Learning Socialization Skills at Smart Start

Studies show that birth to 5 years of age is the most important time for brain development.  This is one reason why socialization is one of the biggest skill sets we work on every single day at Smart Start.  As we prepare children for their early years, we are continually learning how to follow directions, how to problem solve, how to resolve conflict, how to play alongside others, how to share, how to take turns, how to use our words and how to be kind.  Kindergarten and school readiness experts have placed social skills as their most desired skills to master for all children entering into Kindergarten.  Here are some examples of how we are learning about socialization:

Morning meeting: during large group we are working on listening skills, participation, holding a conversation, taking turns, following directions, counting, memory and literacy skills.  Morning meeting sets the tone for our day as we create goals together, plan for our day together, learn about our activities, read books, sing songs, review letters, numbers, shapes, colors, animals, sounds, Spanish and much more in our social group.  Kindergarten teachers host morning meeting as well and, therefore, morning meeting will be a familiar and comfortable ritual for children entering into Kindergarten

 

 

 

 

 

 

 

 

 

 

 

 

Small group: table top activities consist of fine motor, cognitive, art and sensory. Teachers utilize table top activities as a time to sit down with small groups of children to learn about letters, numbers, shapes, colors, art, sensory and fine motor skills, such as, holding and using writing utensils, linking small objects, lacing, stringing, matching and many other skills as the teachers build relationships with children individually
Example of small group: pretending to be doctors for their babies as they learn about community
Example of small group: matching upper and lower case letters with band aids
Example of small group: foot stomp art working on sensory, art, following directions and taking turns
Example of small group: taking turns putting together a skeleton puzzle
Dramatic play: imaginary play is one of the greatest ways for toddlers and preschoolers to learn as they use memory recognition, imagination, role playing, problem solving and self expression
Example of dramatic play, role playing with cars and ramps, parallel play, sharing and taking turns
Relationship building: teachers intentionally create meaningful experiences that build trust and form bonds.

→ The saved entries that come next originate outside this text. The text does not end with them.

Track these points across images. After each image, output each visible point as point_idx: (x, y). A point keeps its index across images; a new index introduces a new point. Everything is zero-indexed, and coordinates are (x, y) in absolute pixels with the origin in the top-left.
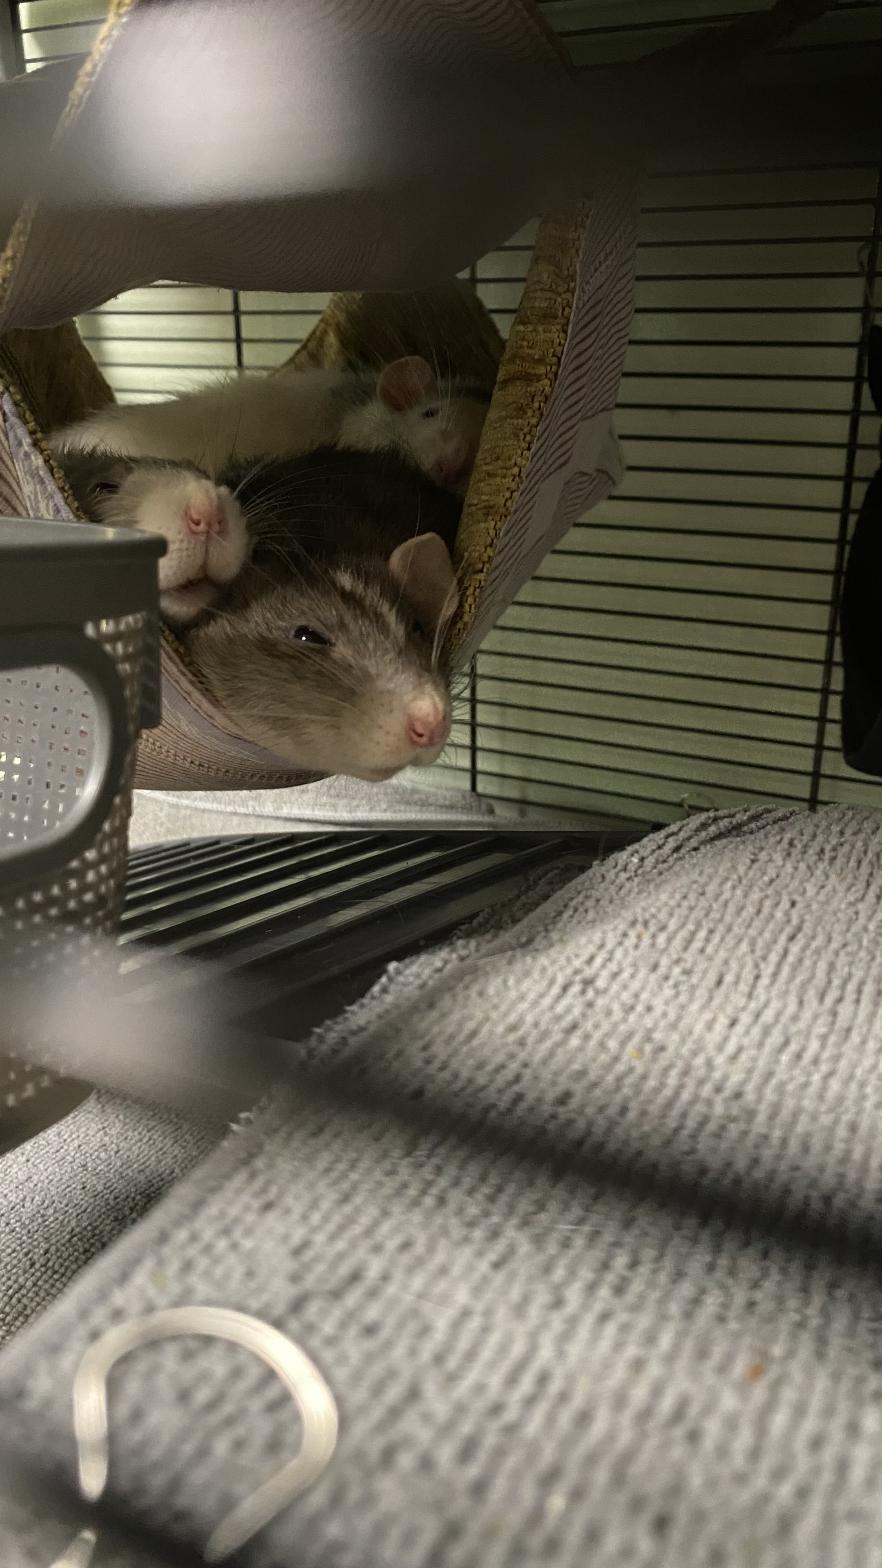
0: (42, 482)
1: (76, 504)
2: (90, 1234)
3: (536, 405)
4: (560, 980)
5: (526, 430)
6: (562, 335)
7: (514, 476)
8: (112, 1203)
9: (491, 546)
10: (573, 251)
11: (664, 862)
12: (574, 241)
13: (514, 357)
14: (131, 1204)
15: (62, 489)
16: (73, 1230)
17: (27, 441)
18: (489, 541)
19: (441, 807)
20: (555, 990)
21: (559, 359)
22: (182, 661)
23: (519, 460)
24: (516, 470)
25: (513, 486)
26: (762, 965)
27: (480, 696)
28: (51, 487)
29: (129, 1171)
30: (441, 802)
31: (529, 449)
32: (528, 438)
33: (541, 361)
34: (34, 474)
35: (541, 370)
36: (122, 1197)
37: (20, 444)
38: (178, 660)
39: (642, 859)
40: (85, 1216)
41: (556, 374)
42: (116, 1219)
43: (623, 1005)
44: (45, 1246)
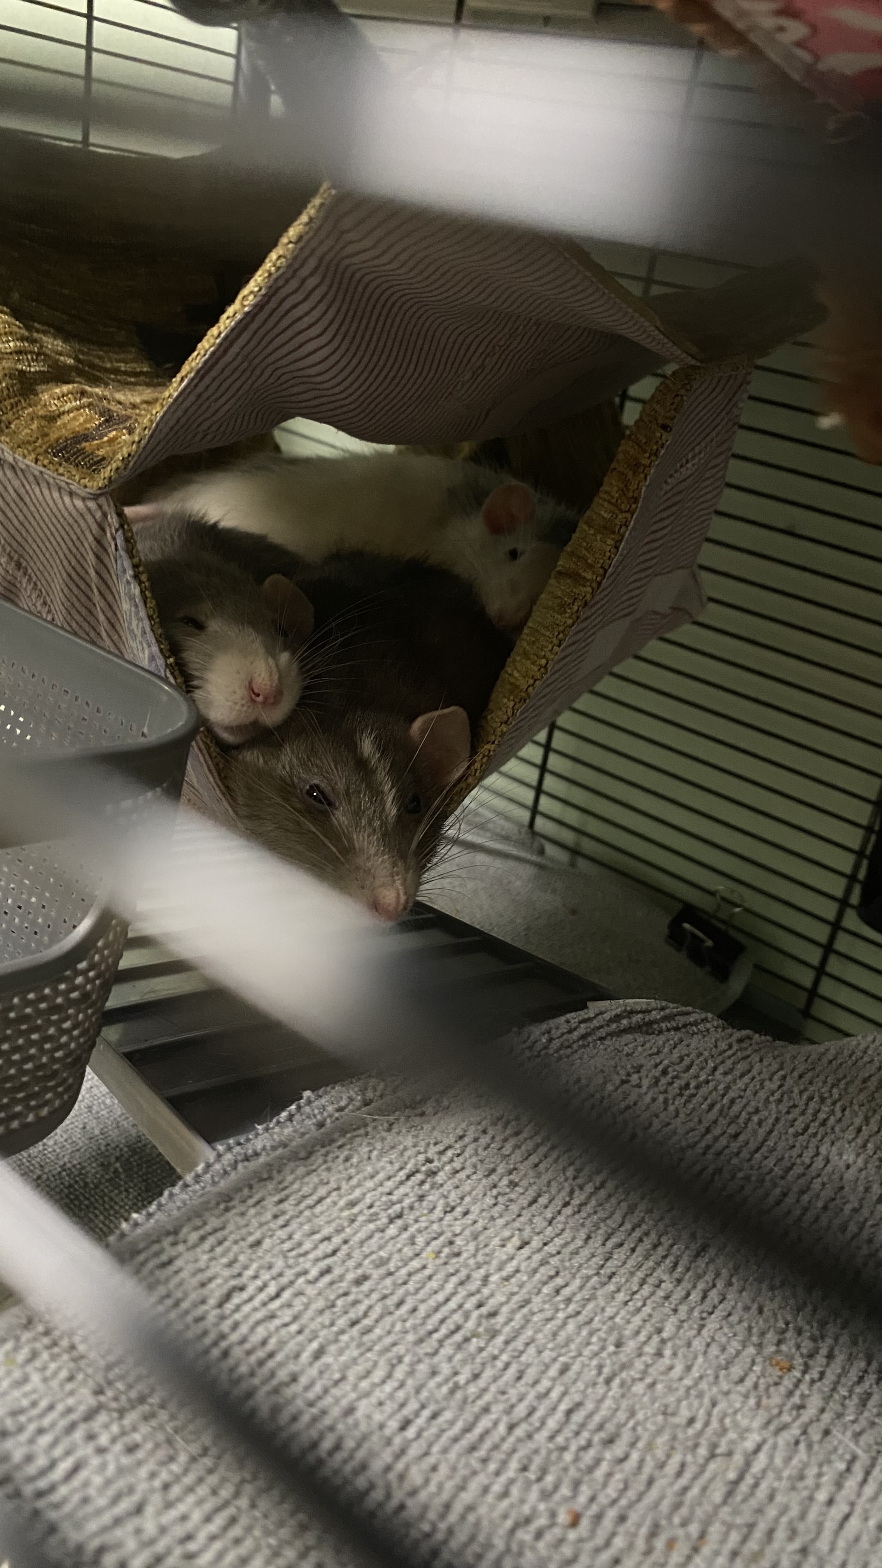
0: (136, 606)
1: (160, 631)
2: (76, 1173)
3: (576, 608)
4: (410, 1167)
5: (561, 628)
6: (613, 550)
7: (541, 667)
8: (103, 1149)
9: (506, 723)
10: (642, 476)
11: (569, 1047)
12: (645, 467)
13: (572, 554)
14: (118, 1154)
15: (150, 618)
16: (65, 1164)
17: (130, 572)
18: (505, 718)
19: (498, 835)
20: (402, 1174)
21: (606, 571)
22: (219, 775)
23: (548, 654)
24: (543, 662)
25: (538, 675)
26: (577, 1193)
27: (554, 745)
28: (143, 614)
29: (125, 1123)
30: (498, 831)
31: (559, 646)
32: (561, 636)
33: (591, 567)
34: (132, 598)
35: (589, 575)
36: (113, 1145)
37: (124, 571)
38: (216, 774)
39: (551, 1040)
40: (78, 1155)
41: (599, 584)
42: (102, 1164)
43: (447, 1205)
44: (38, 1172)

These children are anxiously awaiting Miss Lindsey’s return to work
Example of relationship building, parallel play and taking turns.  Scooping and pouring enhances writing skills as well
Example of relationship building: having fun and making silly faces
Example of relationship building: playing together on the playground

 

 

 

 

 

 

 

Transitions: as we transition from one activity to the next we are working on listening skills as well as following directions, boundaries and personal space
Motor skills: being that birth to 5 years of age is the most important time for a child’s brain development, we are working on building trust and forming relationships to create a warm and loving environment.  As we continue to establish trust, a large part of an infant’s day is spent meeting their basic needs in addition to working on large motor skills, such as, tummy time, rolling, sitting and crawling, both individually and as a group.  Repetition creates the strongest foundation for the brain
Parallel play: playing alongside other children is an important step in developing social skills for toddlers and preschoolers
Example of parallel play in a social setting; sensory, fine motor and gross motor
Example of parallel play  
Outdoors: a significant amount of time is spent outdoors each day.  Whether time is spent in our outdoor classroom, on our large muscle equipment, in the sand, climbing, walking or riding, children are enhancing their health and well being. Spending time outside is extremely important for children’s growth and brain development. Sand is the best material for developing motor skills and balance. Through the introduction and use of natural materials, children have multiple opportunities to explore science, technology, engineering, art and math

Summer Camp: this is our first official Smart Start Summer Camp! Camp has been filled with time outdoors, science projects, sensory, reading and workbooks, field trips and park dates.  It has been a hit and will return next year!